Msc-IoT Thesis done

Crop Conditions Monitoring using IoT and Transfer Learning

Food insecurity is a huge problem affecting developing countries particularly in sub-Saharan Africa. The ability to collect data in resolution and field wide in precision agriculture has attracted the attention of key players in agronomic crop production as well as in agronomical research due to its high accuracy and efficiency compared to the traditional methods used to be popular over the past years.
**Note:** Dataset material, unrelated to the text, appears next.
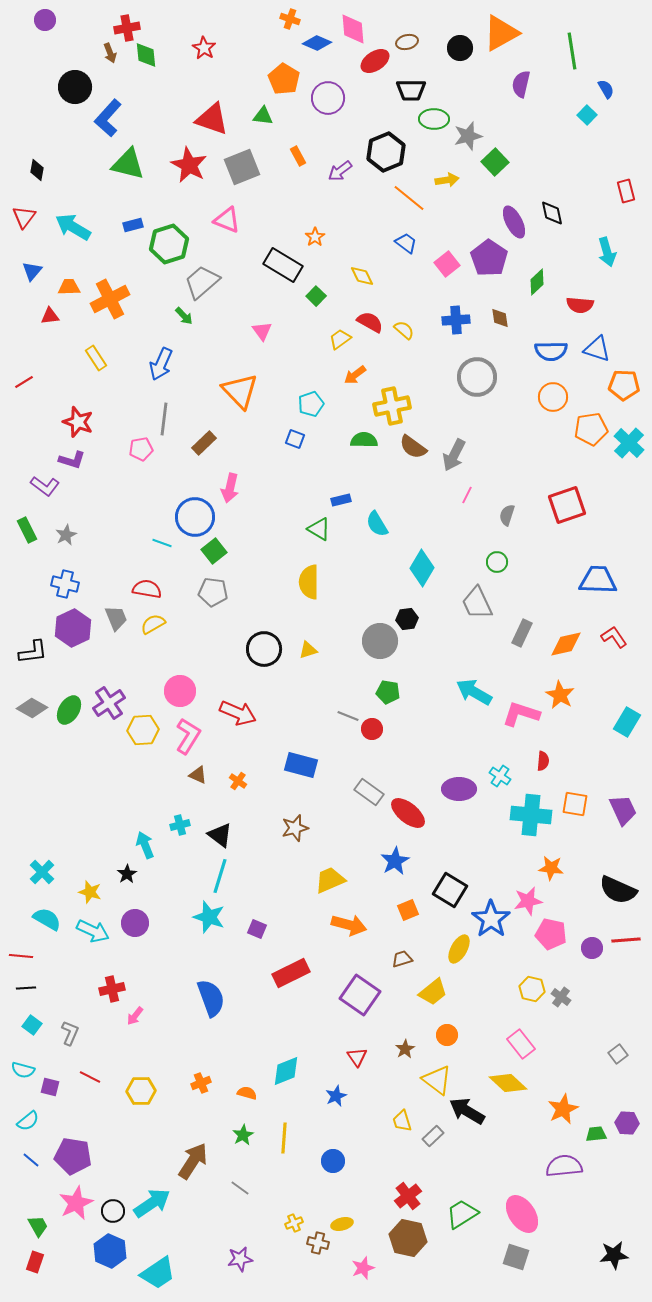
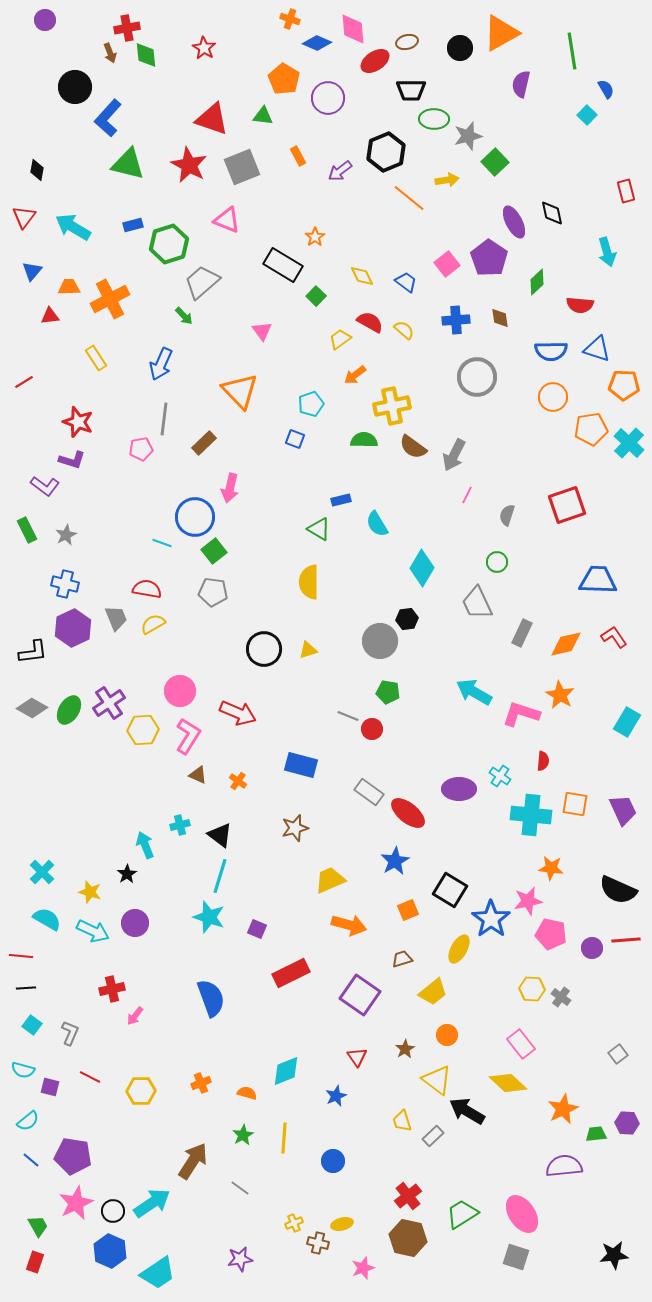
blue trapezoid at (406, 243): moved 39 px down
yellow hexagon at (532, 989): rotated 10 degrees counterclockwise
The main aim of this research work is to enhance food security measures through the integrated use of Unmanned Aerial Vehicle (UAV) as an IoT system and transfer learning based on Convolution Neural Network (CNN) model to classify and monitor the crop conditions for earlier decisions making when necessary. The proposed system will put in place methods to monitor crop conditions while predicting the presence of Fall Army Worm (FAW) in crops for farmers and government to act accordingly.
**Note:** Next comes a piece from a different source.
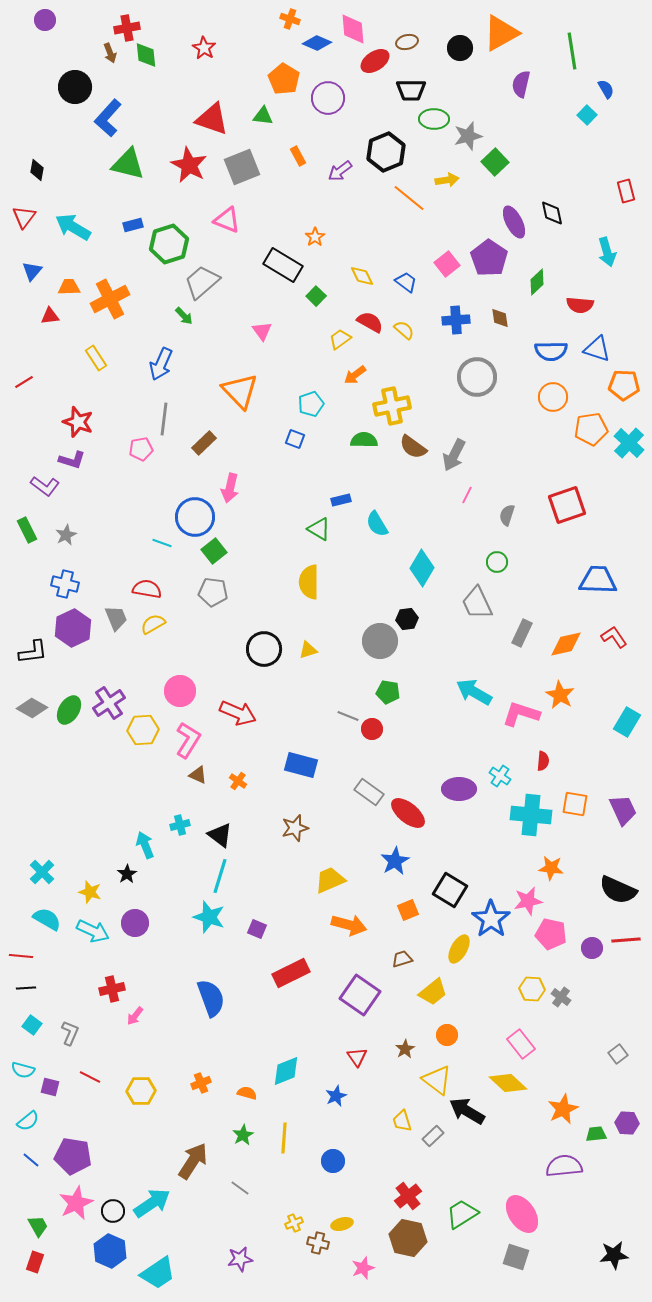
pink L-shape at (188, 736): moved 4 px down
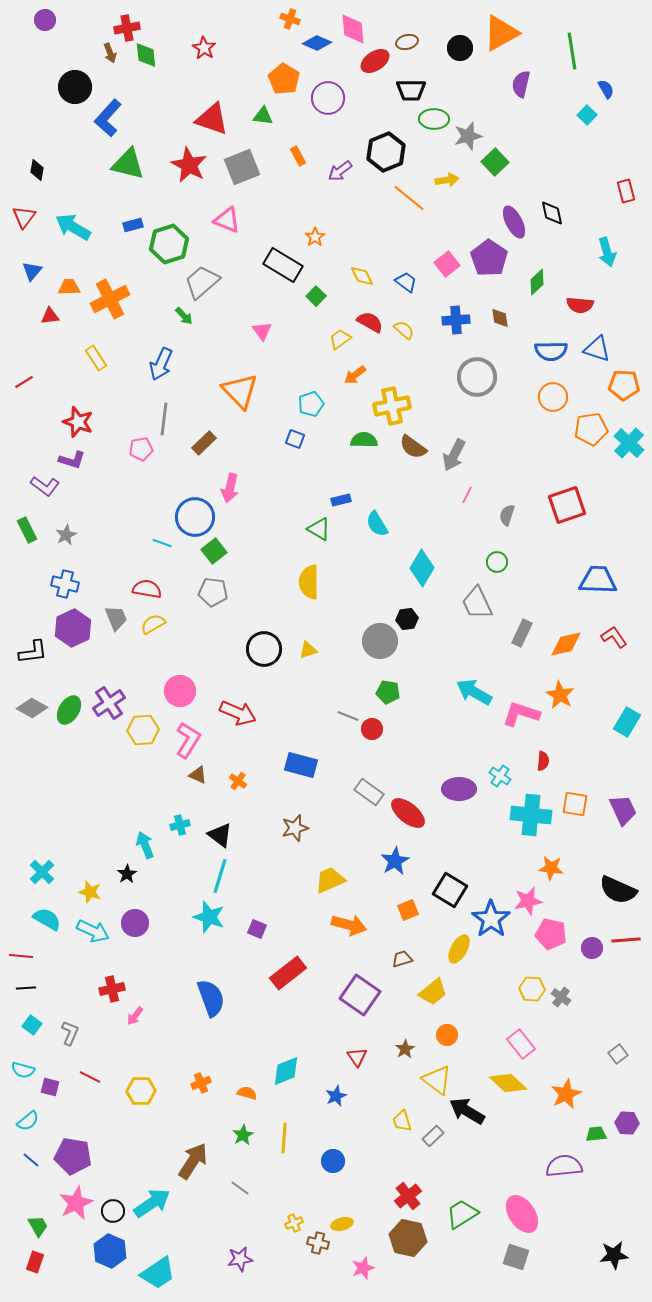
red rectangle at (291, 973): moved 3 px left; rotated 12 degrees counterclockwise
orange star at (563, 1109): moved 3 px right, 15 px up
In the following master thesis, an IoT based UAV system is integrated with machine learning techniques in order to increase crop production and reduce hunger that has been found in some area of the country. The use of UAV with elevated multispectral camera for agricultural practices provides spatial, spectral, and ground data used for monitoring and analyzing crop’s conditions, for the increased crop production. This work mainly proposed and analyzed data on FAW classification and presence in maize crop by utilizing transfer learning approach based on fine-tunned Inception V3 pre-trained model. Range of numerical computations are performed to evaluate the performance of the proposed model.